Trecho da fonte
◇ ◇ ◇

Não se pode olvidar a Constituição de 1988, que equiparou os direitos dos trabalhadores urbanos aos trabalhadores rurais, a exemplo do FGTS (Fundo de Garantia do Tempo de Serviço), estendido aos trabalhadores rurais.
A lei 5.889/73 conceitua, nos artigos 2º e 3º, empregado e empregador rural, vejamos:
Art. 2º Empregado rural é toda pessoa física que, em propriedade rural ou prédio rústico, presta serviços de natureza não eventual a empregador rural, sob a dependência deste e mediante salário.
Art. 3º – Considera-se empregador, rural, para os efeitos desta Lei, a pessoa física ou jurídica, proprietário ou não, que explore atividade agro-econômica, em caráter permanente ou temporário, diretamente ou através de prepostos e com auxílio de empregados.[2]
Veja-se que se encontram presentes no conceito de empregado rural os requisitos da relação de emprego, quais sejam, pessoalidade, onerosidade, subordinação e habitualidade, sendo que o empregado rural deve prestar serviços ao empregador rural em propriedade destinada como rural ou em prédio rústico, assim considerado aqueles destinados à exploração de atividade agropecuária, silvicultura e pesqueira, inclusive em atividade industrial agrária.

◇ ◇ ◇

Amostra dos dados

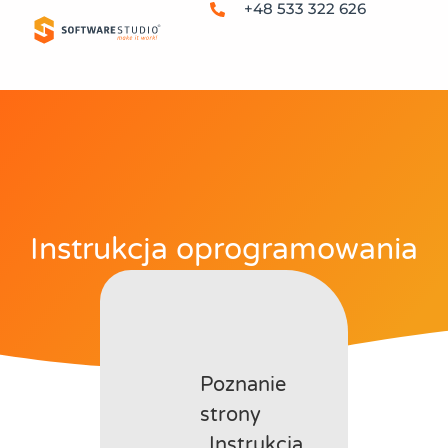
+48 533 322 626
Instrukcja oprogramowania
Poznanie
strony
„Instrukcja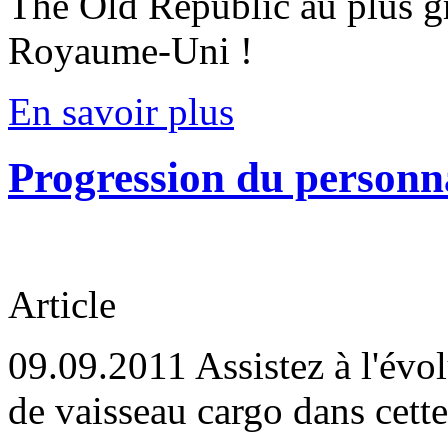
The Old Republic au plus 
Royaume-Uni !
En savoir plus
Progression du personn
Article
09.09.2011
Assistez à l'évo
de vaisseau cargo dans cette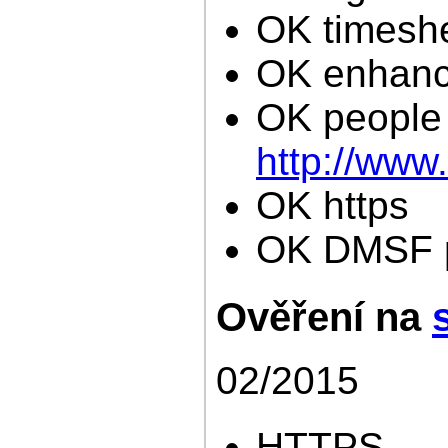
OK timesh
OK enhance
OK people
http://www
OK https
OK DMSF p
Ověření na
02/2015
HTTPS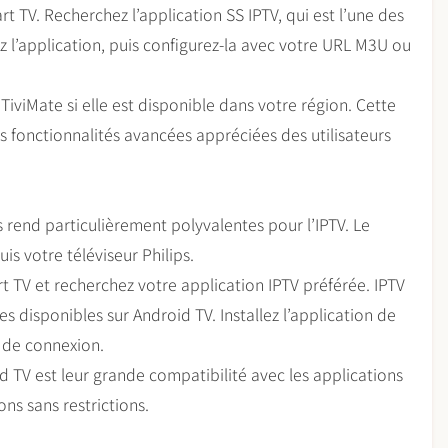
 TV. Recherchez l’application SS IPTV, qui est l’une des
z l’application, puis configurez-la avec votre URL M3U ou
 TiviMate si elle est disponible dans votre région. Cette
es fonctionnalités avancées appréciées des utilisateurs
es rend particulièrement polyvalentes pour l’IPTV. Le
s votre téléviseur Philips.
t TV et recherchez votre application IPTV préférée. IPTV
s disponibles sur Android TV. Installez l’application de
s de connexion.
d TV est leur grande compatibilité avec les applications
ons sans restrictions.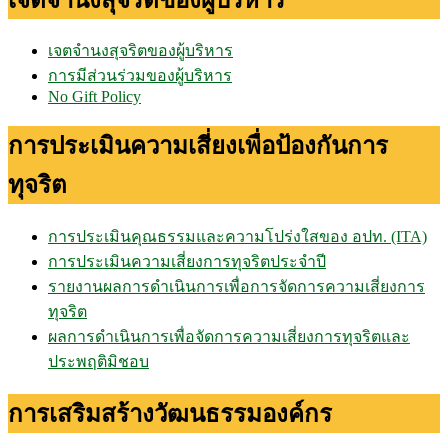
เจตจำนงสุจริตของผู้บริหาร
การมีส่วนร่วมของผู้บริหาร
No Gift Policy
การประเมินความเสี่ยงเพื่อป้องกันการ
ทุจริต
การประเมินคุณธรรมและความโปร่งใสของ อปท. (ITA)
การประเมินความเสี่ยงการทุจริตประจำปี
รายงานผลการดำเนินการเพื่อการจัดการความเสี่ยงการ
ทุจริต
ผลการดำเนินการเพื่อจัดการความเสี่ยงการทุจริตและ
ประพฤติมิชอบ
การเสริมสร้างวัฒนธรรมองค์กร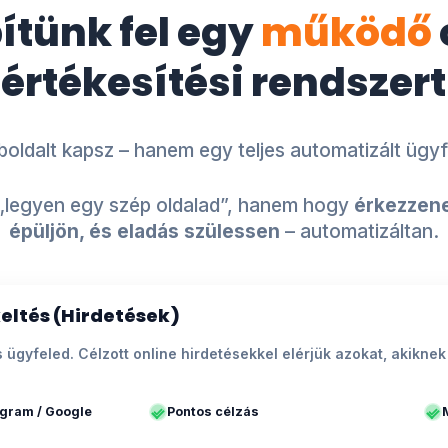
pítünk fel egy
működő
értékesítési rendszert
ldalt kapsz – hanem egy teljes automatizált ügyf
„legyen egy szép oldalad”, hanem hogy
érkezzene
épüljön, és eladás szülessen
– automatizáltan.
eltés (Hirdetések)
ális ügyfeled. Célzott online hirdetésekkel elérjük azokat, akik
agram / Google
Pontos célzás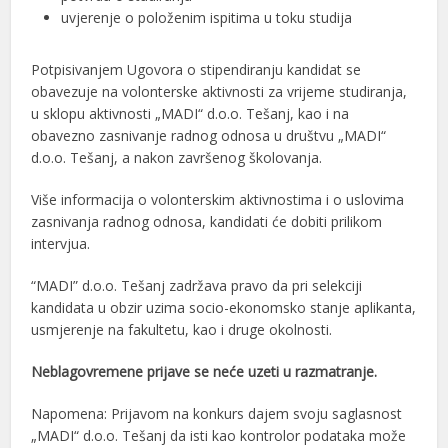
uvjerenje o položenim ispitima u toku studija
Potpisivanjem Ugovora o stipendiranju kandidat se
obavezuje na volonterske aktivnosti za vrijeme studiranja,
u sklopu aktivnosti „MADI“ d.o.o. Tešanj, kao i na
obavezno zasnivanje radnog odnosa u društvu „MADI“
d.o.o. Tešanj, a nakon završenog školovanja.
Više informacija o volonterskim aktivnostima i o uslovima
zasnivanja radnog odnosa, kandidati će dobiti prilikom
intervjua.
“MADI” d.o.o. Tešanj zadržava pravo da pri selekciji
kandidata u obzir uzima socio-ekonomsko stanje aplikanta,
usmjerenje na fakultetu, kao i druge okolnosti.
Neblagovremene prijave se neće uzeti u razmatranje.
Napomena: Prijavom na konkurs dajem svoju saglasnost
„MADI“ d.o.o. Tešanj da isti kao kontrolor podataka može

◇ ◇ ◇

Explorando o material
1. No texto sobre o trabalhador rural, qual direito é dado como exemplo de algo que a Constituição de 1988 estendeu aos trabalhadores rurais?
2. Escreva a continuação do texto sobre o trabalhador rural, começando logo depois da última frase.

Respostas das tarefas
1. O FGTS (Fundo de Garantia do Tempo de Serviço).

2.
Sabe-se que vários direitos dos trabalhadores urbanos são comuns aos dos trabalhadores rurais, como salário mínimo, auxílio desemprego, irredutibilidade salarial, auxílio maternidade, décimo terceiro salário, entre outros, todavia, cumpre destacar alguns direitos do trabalhador rural que se diferenciam do trabalhador urbano. O primeiro exemplo é o aviso prévio, em que o trabalhador rural, durante o curso do aviso-prévio, tem assegurado um dia de folga na semana, para que possa buscar novo emprego, enquanto o trabalhador urbano pode optar pela redução de duas horas da jornada diária ou não trabalhar os últimos de sete dias do aviso prévio.
Outro direito que diferencia o trabalhador rural do urbano é o adicional noturno e horário noturno. Para os trabalhadores urbanos, o adicional noturno é de 20%, e o horário noturno é das 22h às 5h, havendo hora noturna reduzida em 52 minutos e 30 segundos. Já para o trabalhador rural o adicional é de 25%, sendo que na pecuária considera-se noturno o trabalho realizado entre 20h às 4h, e na agricultura entre às 21h às 5h.A hora noturna do trabalhador rural é de 60 minutos.
Outra questão que merece destaque é a de que, tanto empregados urbanos, quanto rurais têm direito ao intervalo para repouso e alimentação, o chamado intervalo intrajornada, todavia o intervalo intrajornada dos rurais pode observar os usos e costumes da região. Como exemplo, podem os empregados rurais usufruir o intervalo intrajornada das 12:00h às 15:00h, pois o sol é muito forte na região e seria desgastante trabalhar no período.
Estes são apenas alguns direitos dos trabalhadores rurais, em contraponto aos urbanos, mas muito embora haja crescimento no número dos trabalhadores rurais, igualmente inúmeros são os desafios do trabalho no setor de agronegócios, dentre os quais se destacam a permanência do jovem no campo, a participação feminina no agro, o grande número de informais, bem como a chaga brasileira chamada de trabalho análogo à escravidão.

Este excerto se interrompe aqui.